How to Delete Frames to Make the GIF File Size Smaller
To make our GIF much smaller, we take out the last 200 frames. The complete video has a section where the drone camera turns and pans left towards the park behind the beach. We didn’t need it. Now our GIF weighs 160MB. Still quite large. We don’t take out any more frames because it will get jumpy, so we leave it as is to optimize later with the ‘Save for Web’ options.
To delete frames, you can select one and press the trash icon which is under the play functions of the timeline window. Similarly, you can select a consecutive group of frames by clicking on one and then frames before or after by pressing shift+click. If you don’t want to cut footage from the beginning or end of the GIF but want to make it shorter, delete alternate frames by pressing on one and then command+click every other frame.
We love how when you make a GIF on Photoshop with video, you can cut sections of the footage both at import and afterward! So practical.
How to Change the Speed of the GIF
The timeline window also gives you the option of slowing down or speeding up the GIF. Each frame in the timeline has a speed control underneath it. The default measurement is ‘no delay’ or ‘0’ but it can happen that the video you used already had a speed adjustment. This is the case with our video. If you look at the screenshot above where we delete frames, you can see that our frames have a delay of 0.04 seconds. When we preview the GIF it looks like it’s sped up. We don’t want that.
We select all the frames in the timeline by clicking on the three lines at the top left corner of the timeline window and click on ‘Select all Frames.’ On any of the frames, we click on the little downwards arrow and choose ‘no delay.’ This will make our GIF flow naturally. To create a GIF which looks like it’s going on slow motion, choose any value above 1 second.
Save As a GIF and Optimize
When everything is finished, it’s time to save the project as a GIF. Click File > Export > Save for Web (Legacy) and choose the GIF option in the popup dialog. Check on the size of the file and consider it’s output. There are a few things you can do to reduce the file size.
- Reduce the color count.
- Reduce or remove the dither.
- Reduce the height and width.
To check how the adjustments are changing your GIF, click on the Preview button. Use the 2-Up and 4-Up tabs to see different options. You might have to go back and remove more frames if it’s still too big. Aim for a file size below 20 MB. If you were creating a GIF for a fullwidth section, you will need to really cut down the frames to be able to get it at a good size for the web.
A good rule of thumb is to keep your GIF files no bigger than around 20 MB. More than that is just too big. If you can manage to shrink it below 10MB without losing too much quality, then you’ve got a winner.

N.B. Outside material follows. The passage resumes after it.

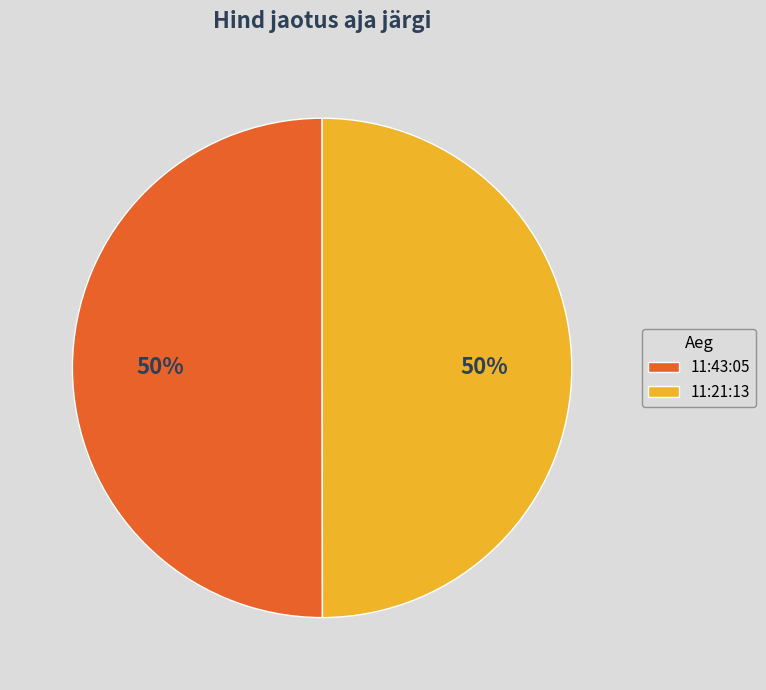

Combined, do 11:21:13 and 11:43:05 account for over 50%?

Yes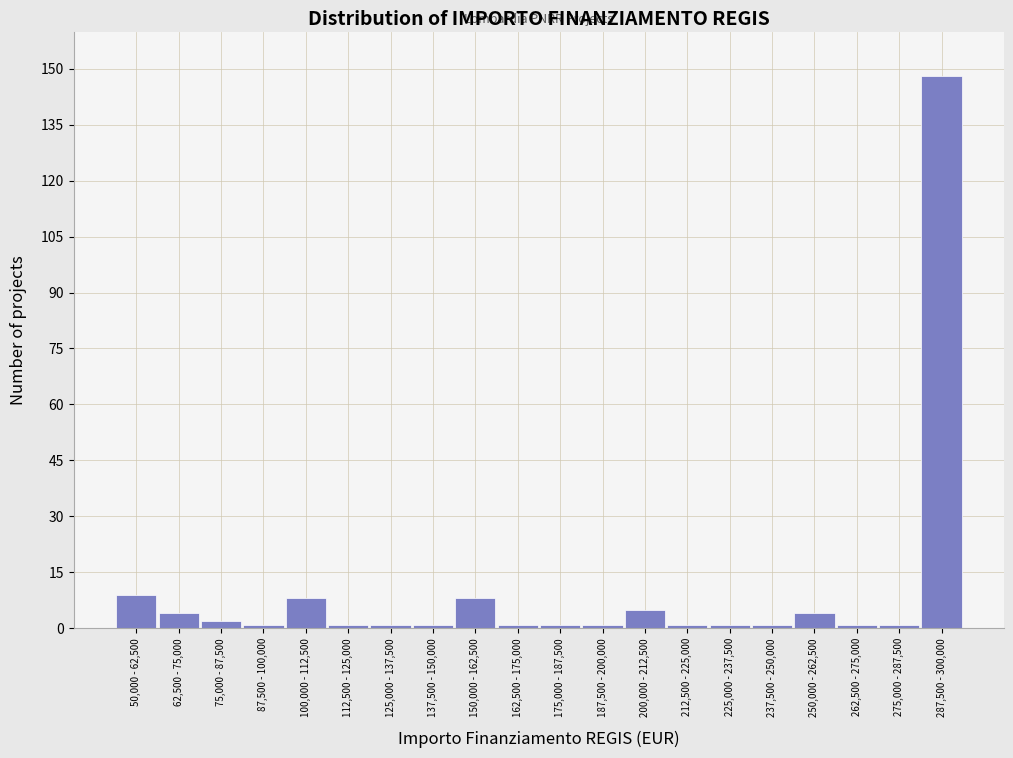

Reading left to right, what are all the values shown in this chart?

50,000 - 62,500=9	62,500 - 75,000=4	75,000 - 87,500=2	87,500 - 100,000=1	100,000 - 112,500=8	112,500 - 125,000=1	125,000 - 137,500=1	137,500 - 150,000=1	150,000 - 162,500=8	162,500 - 175,000=1	175,000 - 187,500=1	187,500 - 200,000=1	200,000 - 212,500=5	212,500 - 225,000=1	225,000 - 237,500=1	237,500 - 250,000=1	250,000 - 262,500=4	262,500 - 275,000=1	275,000 - 287,500=1	287,500 - 300,000=148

We ended up deleting more frames from our GIF to get it down to 18 MB. Then we put it through GIFCompressor, and reduced it 55%. GIFCompressor is a free online tool which reduces GIF size without losing quality. You can upload a GIF up to 50MB in size.
As you see, it’s pretty easy to make a GIF in Photoshop from video footage. The only caveat is the length of the video you begin with and how many frames you remove. If you don’t remove enough, the final file will be truly enormous, and that will be no help at all. It might take some trial runs to finally get A GIF looking just how you want it. If you are creating GIFs of screenshots for tutorials, like in this guide, you will get the hang of it and it’ll be simpler every time.